Here’s a rundown on each site, and as a sidenote, you should totally consider registering for both to get your name out there as a freelancer:
PeoplePerHour allows you to post a professional service (like website design, press release writing, proofreading a business presentation – whatever) that you can complete in a number of hours. A business then purchases that service. At Maven.co, you can list your services as a consultant (say as an expert in some aspect of marketing or retail), and you can be hired either for phone consultations or to complete surveys for companies on niche topics (often to help with new product development). You set your rate and get paid.
Now, let’s meet the men.
PeoplePerHour CEO Xenios Thrasyvoulou
Q: Were you a freelancer at some point in your life?
A: Yes I did dabble at it but struggled to find a sustainable source of good quality work. But equally, as a small business owner at the time I was a regular buyer of freelance services and I knew what was missing from the Buyer side of the model.
As a small business owner/manager in my previous entrepreneurial endeavor, I always struggled to find good quality talent to do things we needed in the business fast and reliably, and who weren’t 10,000 miles away. So that’s what initially promoted me to look at the space and launch PeoplePerHour.
I quickly realized that this was a massive opportunity, with a huge shift of talent going online in seek of jobs, starting from small project work that the traditional job boards didn’t support. I quickly saw that the traditional jobs market as we knew it was ripe for disruption and went for it .
Q: What are the benefits to being a freelancer versus going the traditional corporate route?

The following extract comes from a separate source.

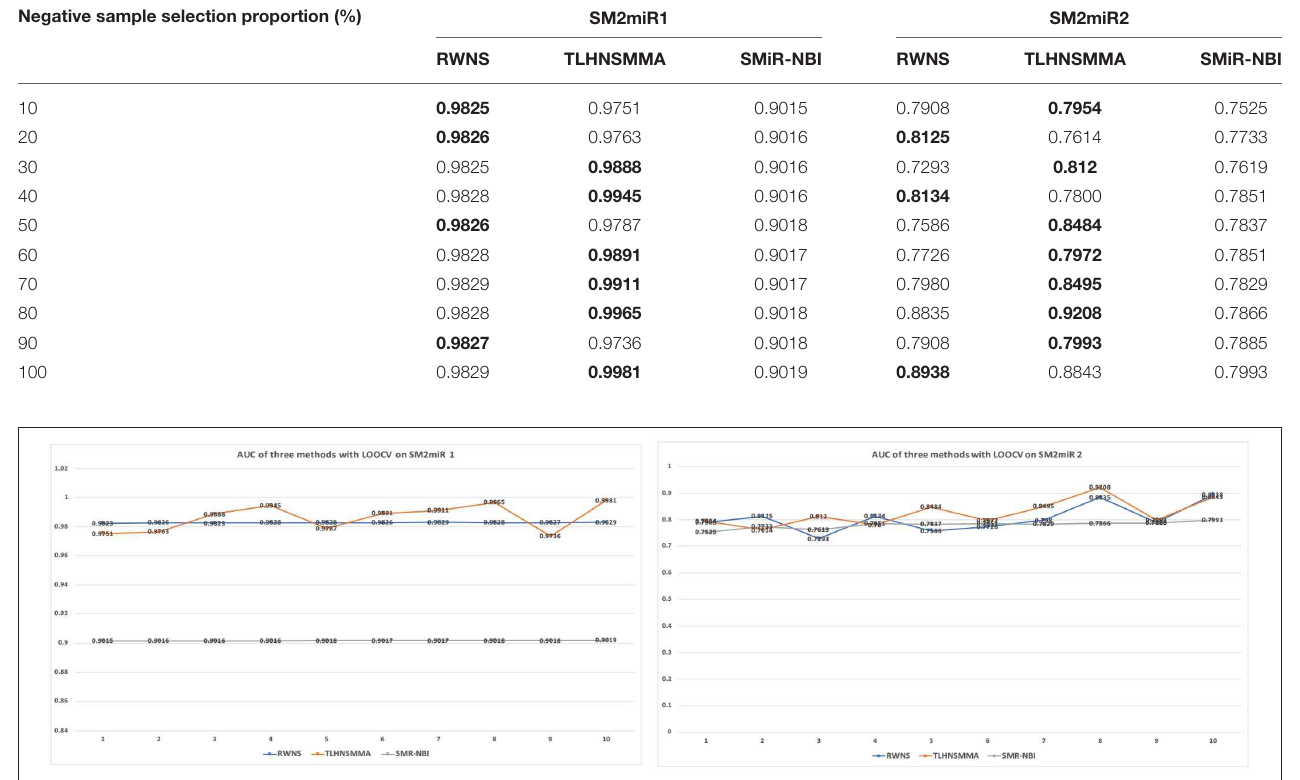
TABLE 2 | The performance comparison of RWNS, TLHNSMMA, and SMiR-NBI under LOOCV on SM2miR1 and SM2miR2. Negative sample selection proportion (%)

A: Independence is the number one thing. Most people want to work for themselves if they can, they value their freedom and independence with all the perks it brings such as a better work-life balance, less bureaucracy and politics, less time commuting etc. And yes, a lot of people on PeoplePerHour start freelancing as a means to either support their startup or building up a service business. It’s a great way to supplement your income or start building a loyal client base
Q: For Generation Y, launching a startup is all the rage. What is some insight you can provide into the tech world shows that shows the reality? Is it all glitz and gadgets?
A: Any entrepreneur will tell you that (unless you’re very lucky which you can’t rely on) building a business is a rollercoaster ride, it’s never a straight line to the goal, there’s always a zig-zag path to success. You need to have the stamina, energy and the nerve for it. Most of all you need to believe in yourself and the cause you serve. I share a lot of my stories and learnings (amassed on the way) on my blog. http://www.xeniosblog.com/
Q: Lots of people hear the word freelancer and think: scary instability – a risky move. of a move. Myth?
A: Well for starters there’s nearly 400,000 people on PeoplePerHour to prove that it’s achievable! And these are people who are not necessarily premium domain experts in a specialized field but they are people with good skills that are reliable, trust-worthy and deliver a good service, promptly and professionally. Anyone could freelance; you, me and the neighbor next door.
It’s no longer a profession limited to niche specialist skill sets. It’s for everyone, people who can write well, do numbers, have organizational skills to help in admin or who are tech savvy enough to add value to the average mom-n-pop business. Freelancing is fast becoming a mainstream phenomenon, much like ecommerce when it was niche a decade ago. It will break through the early adopters chasm and be adopted by the masses.
Q: What do you believe is the top perk about being a freelancer?
A: In the words of William Wallace in Braveheart: “Freedom!”